'''
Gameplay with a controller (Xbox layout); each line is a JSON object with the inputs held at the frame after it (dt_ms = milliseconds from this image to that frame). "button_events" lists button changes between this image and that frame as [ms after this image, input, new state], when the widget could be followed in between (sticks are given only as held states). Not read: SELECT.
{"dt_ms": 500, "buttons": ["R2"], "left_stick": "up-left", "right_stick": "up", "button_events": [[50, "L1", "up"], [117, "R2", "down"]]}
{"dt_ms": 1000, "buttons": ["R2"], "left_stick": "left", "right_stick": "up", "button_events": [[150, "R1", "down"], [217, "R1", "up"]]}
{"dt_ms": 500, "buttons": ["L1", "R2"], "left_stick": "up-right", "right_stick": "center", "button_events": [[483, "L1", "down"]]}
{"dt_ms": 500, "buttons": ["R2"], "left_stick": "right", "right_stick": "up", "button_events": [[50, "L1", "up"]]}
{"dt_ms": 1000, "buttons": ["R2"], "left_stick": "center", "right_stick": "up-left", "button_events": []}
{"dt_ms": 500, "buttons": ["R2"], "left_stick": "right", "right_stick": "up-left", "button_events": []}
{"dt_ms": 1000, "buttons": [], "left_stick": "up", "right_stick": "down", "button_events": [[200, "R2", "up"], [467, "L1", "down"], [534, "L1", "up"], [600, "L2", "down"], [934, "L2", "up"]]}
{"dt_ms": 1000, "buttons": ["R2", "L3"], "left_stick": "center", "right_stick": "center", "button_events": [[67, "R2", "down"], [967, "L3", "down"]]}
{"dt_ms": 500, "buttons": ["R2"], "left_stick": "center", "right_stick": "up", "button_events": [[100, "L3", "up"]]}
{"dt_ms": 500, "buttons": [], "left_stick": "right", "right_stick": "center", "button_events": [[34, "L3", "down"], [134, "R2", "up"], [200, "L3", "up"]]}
'''
Instructions to follow
Line by line, repeat the data exactly.

Answer box
Gameplay with a controller (Xbox layout); each line is a JSON object with the inputs held at the frame after it (dt_ms = milliseconds from this image to that frame). "button_events" lists button changes between this image and that frame as [ms after this image, input, new state], when the widget could be followed in between (sticks are given only as held states). Not read: SELECT.
{"dt_ms": 500, "buttons": ["R2"], "left_stick": "up-left", "right_stick": "up", "button_events": [[50, "L1", "up"], [117, "R2", "down"]]}
{"dt_ms": 1000, "buttons": ["R2"], "left_stick": "left", "right_stick": "up", "button_events": [[150, "R1", "down"], [217, "R1", "up"]]}
{"dt_ms": 500, "buttons": ["L1", "R2"], "left_stick": "up-right", "right_stick": "center", "button_events": [[483, "L1", "down"]]}
{"dt_ms": 500, "buttons": ["R2"], "left_stick": "right", "right_stick": "up", "button_events": [[50, "L1", "up"]]}
{"dt_ms": 1000, "buttons": ["R2"], "left_stick": "center", "right_stick": "up-left", "button_events": []}
{"dt_ms": 500, "buttons": ["R2"], "left_stick": "right", "right_stick": "up-left", "button_events": []}
{"dt_ms": 1000, "buttons": [], "left_stick": "up", "right_stick": "down", "button_events": [[200, "R2", "up"], [467, "L1", "down"], [534, "L1", "up"], [600, "L2", "down"], [934, "L2", "up"]]}
{"dt_ms": 1000, "buttons": ["R2", "L3"], "left_stick": "center", "right_stick": "center", "button_events": [[67, "R2", "down"], [967, "L3", "down"]]}
{"dt_ms": 500, "buttons": ["R2"], "left_stick": "center", "right_stick": "up", "button_events": [[100, "L3", "up"]]}
{"dt_ms": 500, "buttons": [], "left_stick": "right", "right_stick": "center", "button_events": [[34, "L3", "down"], [134, "R2", "up"], [200, "L3", "up"]]}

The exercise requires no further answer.